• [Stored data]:

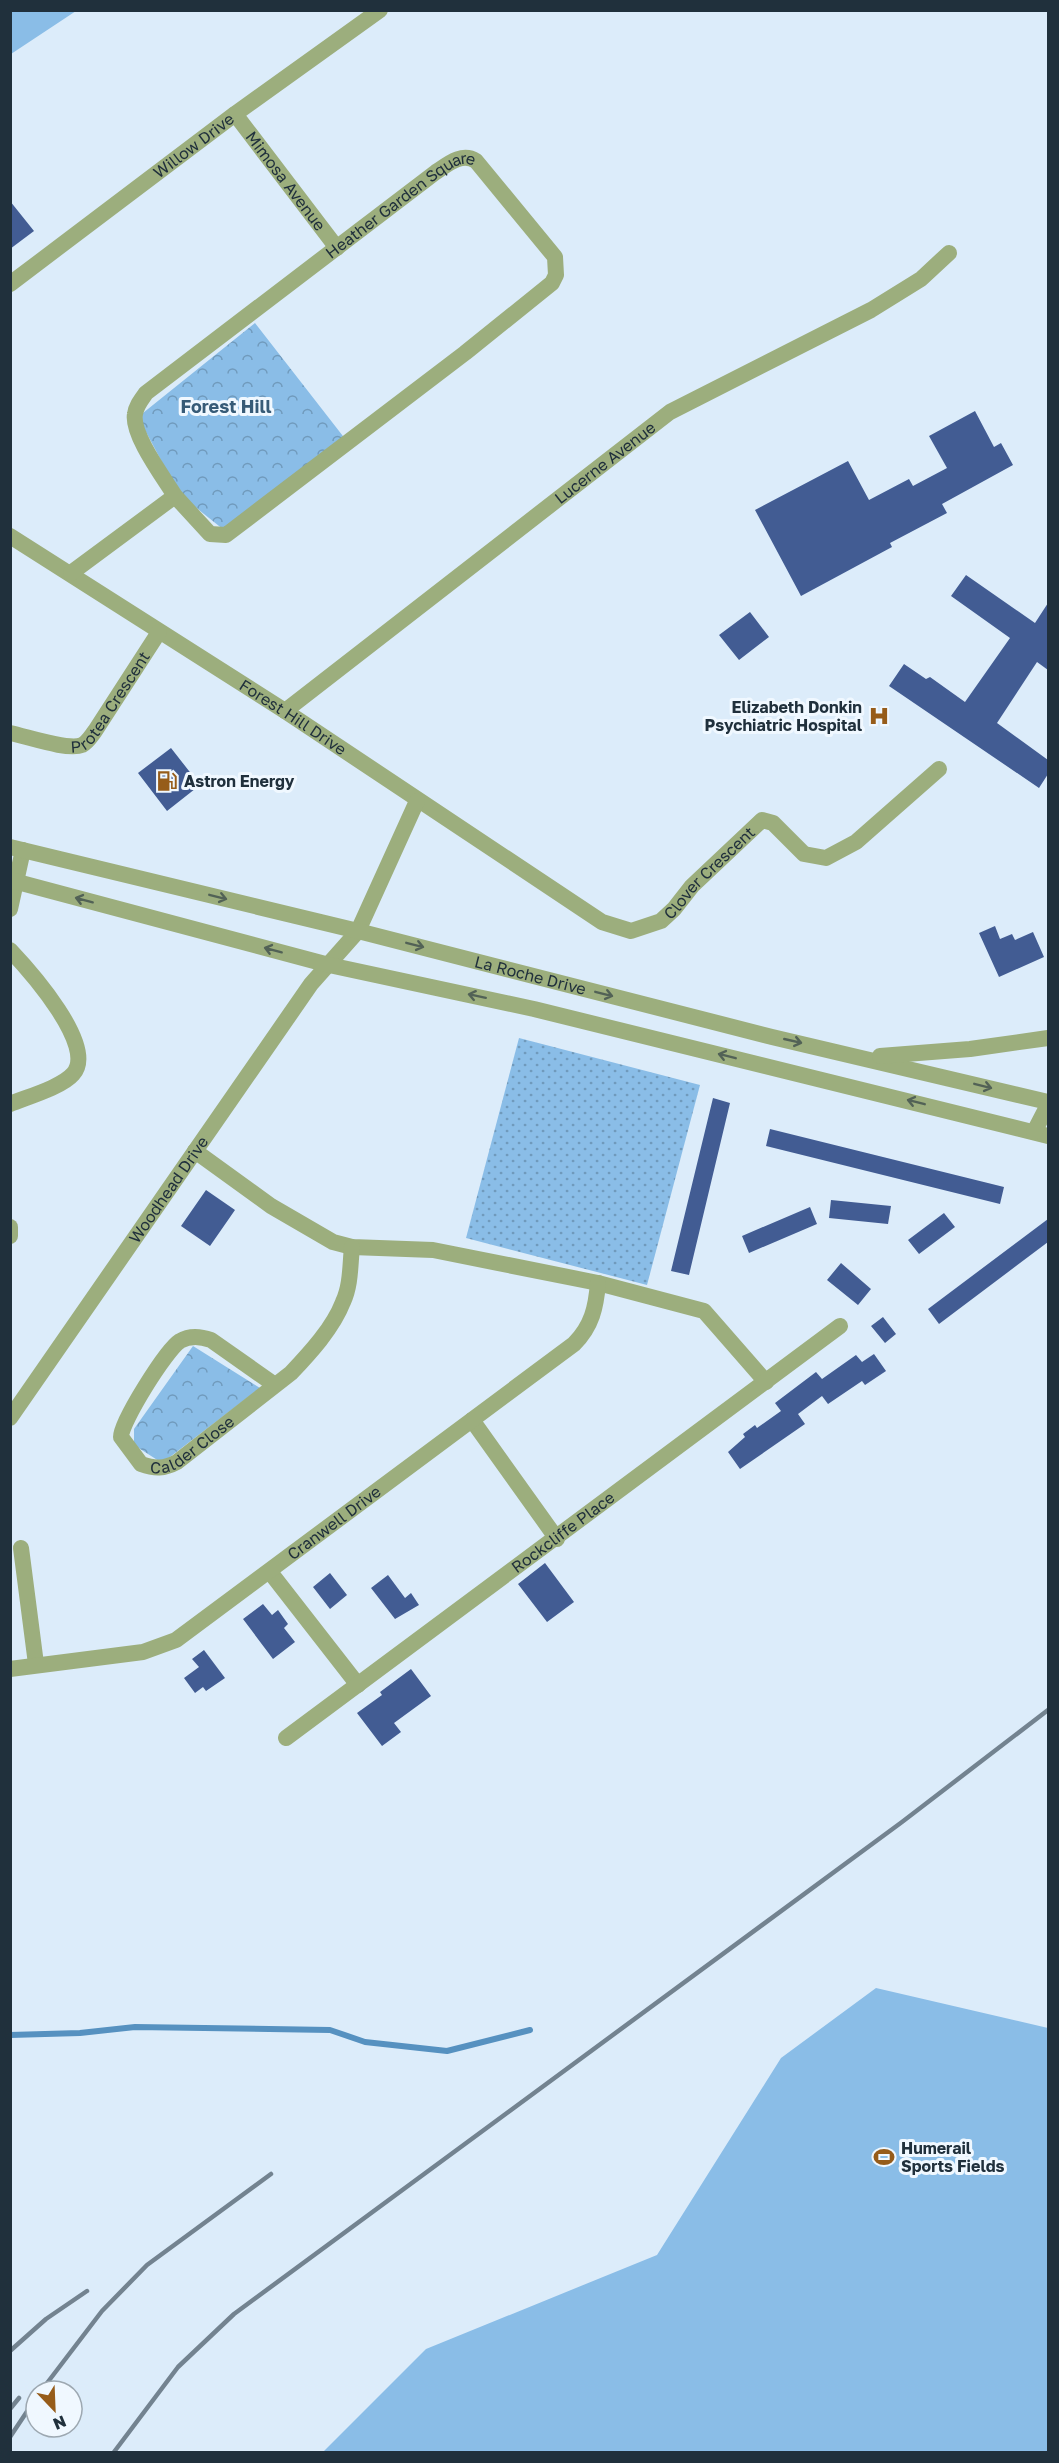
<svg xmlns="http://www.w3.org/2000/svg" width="1059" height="2463" font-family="'Golos Text',sans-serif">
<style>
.grass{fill:url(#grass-dots)}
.park{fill:url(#park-crowns)}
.garden{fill:#8abde7}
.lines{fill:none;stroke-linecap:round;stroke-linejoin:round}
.stream{stroke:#5691c0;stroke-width:6}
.building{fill:#425c93}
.minor{stroke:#9cae7d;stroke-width:16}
.tertiary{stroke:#9cae7d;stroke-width:16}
.rail{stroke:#738390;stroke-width:4.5}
.oneway{stroke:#526256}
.labels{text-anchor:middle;stroke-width:6;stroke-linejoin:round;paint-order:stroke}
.street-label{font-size:16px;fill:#20303c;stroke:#f0f8ff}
.poi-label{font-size:16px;font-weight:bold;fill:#20303c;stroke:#f0f8ff;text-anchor:start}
.neighbourhood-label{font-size:18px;font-weight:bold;fill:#375b77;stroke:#f0f8ff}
</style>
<defs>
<pattern id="grass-dots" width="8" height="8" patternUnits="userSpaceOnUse" patternTransform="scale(1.5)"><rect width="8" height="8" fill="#8abde7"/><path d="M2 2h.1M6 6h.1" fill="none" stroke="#709abc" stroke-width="1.8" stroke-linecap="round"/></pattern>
<pattern id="park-crowns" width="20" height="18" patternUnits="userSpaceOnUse" patternTransform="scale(1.5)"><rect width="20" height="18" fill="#8abde7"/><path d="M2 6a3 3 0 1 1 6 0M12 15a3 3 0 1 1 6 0" fill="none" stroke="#709abc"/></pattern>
</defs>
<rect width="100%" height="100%" fill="#dcecfa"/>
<path class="grass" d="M519,1038L700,1085L647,1285L466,1238Z"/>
<path class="park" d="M255,323L346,440L224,530L179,494L138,417Z
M193,1346L260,1388L162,1463L134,1445V1429Z"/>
<path class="garden" d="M11,10H76V11L11,54Z
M876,1988L1048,2028V2452H323L426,2349L657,2255L781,2058Z"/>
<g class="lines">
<path class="stream" d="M10,2035L80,2033L135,2027L330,2030L365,2042L447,2051L530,2030"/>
</g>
<path class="building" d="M10,201L34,231L10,249Z
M975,411L994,447L1001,443L1013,465L942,504L947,513L890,543L892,547L801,596L755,510L848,461L869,500L909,479L913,486L947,468L929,436Z
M966,575L1035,623L1048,603V670L1037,662L997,723L1048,760V774L1039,788L889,686L904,664L926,679L930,677L965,702L1010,638L951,596Z
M750,612L769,637L739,660L719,635Z
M171,748L200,785L167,811L138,773Z
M995,926L1000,939L1012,934L1015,940L1033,932L1044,957L999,977L979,933Z
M713,1098L730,1103L689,1275L671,1271Z
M770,1129L1004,1187L1000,1204L766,1146Z
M206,1190L235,1210L210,1246L181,1226Z
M831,1200L891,1206L888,1224L829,1218Z
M810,1207L817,1224L749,1253L742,1236Z
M944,1213L955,1227L919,1254L908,1240Z
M1048,1219V1242L939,1324L928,1309Z
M841,1263L871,1289L858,1305L827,1280Z
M883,1317L896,1334L885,1343L871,1326Z
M874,1354L886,1371L865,1385L862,1381L828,1404L822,1396L798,1414L805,1424L740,1469L728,1452L745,1437L743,1434L755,1425L757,1428L781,1411L775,1403L816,1372L822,1379L856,1355L862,1362Z
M545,1563L574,1602L547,1622L518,1584Z
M330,1573L347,1595L330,1609L313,1587Z
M388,1575L405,1598L411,1593L419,1605L395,1619L371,1588Z
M263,1604L272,1615L278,1610L288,1624L284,1628L295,1642L273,1659L243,1619Z
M204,1650L225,1678L206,1691L203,1687L195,1693L184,1678L199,1667L192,1659Z
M411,1669L431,1696L394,1723L401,1732L382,1746L357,1713L382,1695L380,1692Z"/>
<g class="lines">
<g class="minor">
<path id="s1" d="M235,114L337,248"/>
<path id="s2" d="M10,284L235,114L380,10"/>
<path id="s3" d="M10,536L285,711L602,922L631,931L661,921L674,909L692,886L762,820L773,823L804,854L826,858L856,842L939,769"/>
<path id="s4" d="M71,573L175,496C164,478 131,434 135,414C136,406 141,400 146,393L436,172C448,164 462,152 476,161L555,257L556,275L552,283L465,353L226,535L210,534L175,496"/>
<path id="s5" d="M285,711L670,412L871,310L921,279L949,253"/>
<path id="s6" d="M10,733C26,736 68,751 82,745C88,742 91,736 95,731L159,632"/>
<path d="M10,909L23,850"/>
<path d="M10,950C29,970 98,1047 73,1074C62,1087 27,1097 10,1104"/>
<path d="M195,1151L271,1206L333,1242L352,1247L433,1250L598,1283L704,1311L766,1382"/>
<path d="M10,1227V1236"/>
<path id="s7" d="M275,1385L211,1340C200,1336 190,1335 180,1341C166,1350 121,1422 121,1437L141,1464C155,1469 164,1469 177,1462L291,1373C310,1353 333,1328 343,1302C351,1285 350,1265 352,1247"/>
<path id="s8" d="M10,1418L311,984L358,931L417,801"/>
<path d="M472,1420L557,1539"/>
<path d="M21,1548L36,1664"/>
<path d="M270,1572L358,1685"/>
<path id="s9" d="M10,1669L143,1652L176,1640L574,1344C592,1326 596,1307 598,1283"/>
<path id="s10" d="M286,1738L840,1326"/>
</g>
<g class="tertiary">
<path id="s11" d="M10,847L358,931L772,1037L1048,1102"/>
<path d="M10,880L329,965L534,1009L1048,1136"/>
<path d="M880,1056L970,1049L1048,1038"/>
<path d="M1034,1132L1048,1105"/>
</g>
<path class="rail" d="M10,2351L46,2319L87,2291
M41,2391L102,2311L147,2265L271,2174
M10,2409L19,2398
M10,2437L36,2398
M114,2452L178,2367L234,2314L902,1822L1048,1710"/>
</g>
<defs><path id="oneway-shaft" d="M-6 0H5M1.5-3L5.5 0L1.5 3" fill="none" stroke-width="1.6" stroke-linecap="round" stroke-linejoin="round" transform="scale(1.5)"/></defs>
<g class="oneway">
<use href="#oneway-shaft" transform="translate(218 897) rotate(14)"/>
<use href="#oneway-shaft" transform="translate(84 900) rotate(-165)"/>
<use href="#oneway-shaft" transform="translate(415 945) rotate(14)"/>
<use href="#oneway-shaft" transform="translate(273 950) rotate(-165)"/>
<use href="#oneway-shaft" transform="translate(604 994) rotate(14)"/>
<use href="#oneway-shaft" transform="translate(477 996) rotate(-168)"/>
<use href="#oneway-shaft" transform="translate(793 1041) rotate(13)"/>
<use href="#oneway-shaft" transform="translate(727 1056) rotate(-166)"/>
<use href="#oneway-shaft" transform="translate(983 1086) rotate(14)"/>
<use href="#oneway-shaft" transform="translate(916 1102) rotate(-166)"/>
</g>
<defs>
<g id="hospital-bare" transform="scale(1.62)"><path d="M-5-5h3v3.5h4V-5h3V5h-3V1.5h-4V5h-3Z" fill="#965c1a" stroke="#f0f8ff" stroke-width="2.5" paint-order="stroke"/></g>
<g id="fuel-bare" transform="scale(1.62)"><path d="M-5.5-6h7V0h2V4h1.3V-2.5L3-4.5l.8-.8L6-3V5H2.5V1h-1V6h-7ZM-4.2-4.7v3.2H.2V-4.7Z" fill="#965c1a" stroke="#f0f8ff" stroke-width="2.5" paint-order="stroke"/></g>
<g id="stadium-bare" transform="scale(1.62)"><path d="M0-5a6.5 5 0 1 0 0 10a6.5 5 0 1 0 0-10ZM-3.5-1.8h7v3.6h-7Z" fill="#965c1a" stroke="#f0f8ff" stroke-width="2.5" paint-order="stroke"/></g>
</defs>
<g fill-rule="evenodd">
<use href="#hospital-bare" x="879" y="716"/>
<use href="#fuel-bare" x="167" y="781"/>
<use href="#stadium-bare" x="884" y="2157"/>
</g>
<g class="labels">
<g class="street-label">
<text dy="6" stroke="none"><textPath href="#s2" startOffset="230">Willow Drive</textPath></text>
<text dy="6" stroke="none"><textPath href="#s1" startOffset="84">Mimosa Avenue</textPath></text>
<text dy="6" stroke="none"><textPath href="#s4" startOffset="564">Heather Garden Square</textPath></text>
<text dy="6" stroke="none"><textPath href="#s5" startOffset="405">Lucerne Avenue</textPath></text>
<text dy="6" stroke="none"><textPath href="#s6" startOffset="124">Protea Crescent</textPath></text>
<text dy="6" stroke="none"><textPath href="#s3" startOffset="336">Forest Hill Drive</textPath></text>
<text dy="6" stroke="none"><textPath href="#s3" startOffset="837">Clover Crescent</textPath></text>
<text dy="6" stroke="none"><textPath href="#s11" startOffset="536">La Roche Drive</textPath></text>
<text dy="6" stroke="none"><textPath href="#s8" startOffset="278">Woodhead Drive</textPath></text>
<text dy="6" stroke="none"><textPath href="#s7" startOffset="316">Calder Close</textPath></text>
<text dy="6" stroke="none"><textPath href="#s9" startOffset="366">Cranwell Drive</textPath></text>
<text dy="6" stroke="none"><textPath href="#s10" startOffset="345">Rockcliffe Place</textPath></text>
</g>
<g class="poi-label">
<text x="862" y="713" text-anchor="end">Elizabeth Donkin<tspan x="862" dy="18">Psychiatric Hospital</tspan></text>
<text x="184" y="787">Astron Energy</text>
<text x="901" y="2154">Humerail<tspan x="901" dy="18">Sports Fields</tspan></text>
</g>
<g class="neighbourhood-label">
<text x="226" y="413">Forest Hill</text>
</g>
</g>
<rect width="1059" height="2463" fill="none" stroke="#20303c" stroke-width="24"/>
<g transform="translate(54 2409) rotate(157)"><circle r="28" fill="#f0f8ff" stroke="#9da8b1" stroke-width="1.5"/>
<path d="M0-4.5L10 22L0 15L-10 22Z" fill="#965c1a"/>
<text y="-9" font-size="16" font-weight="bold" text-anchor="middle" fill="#20303c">N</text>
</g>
</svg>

• [Instructions to follow]: Report how many lines of the entries hold the string "middle". Provide the number alone.

• [Reply]: 2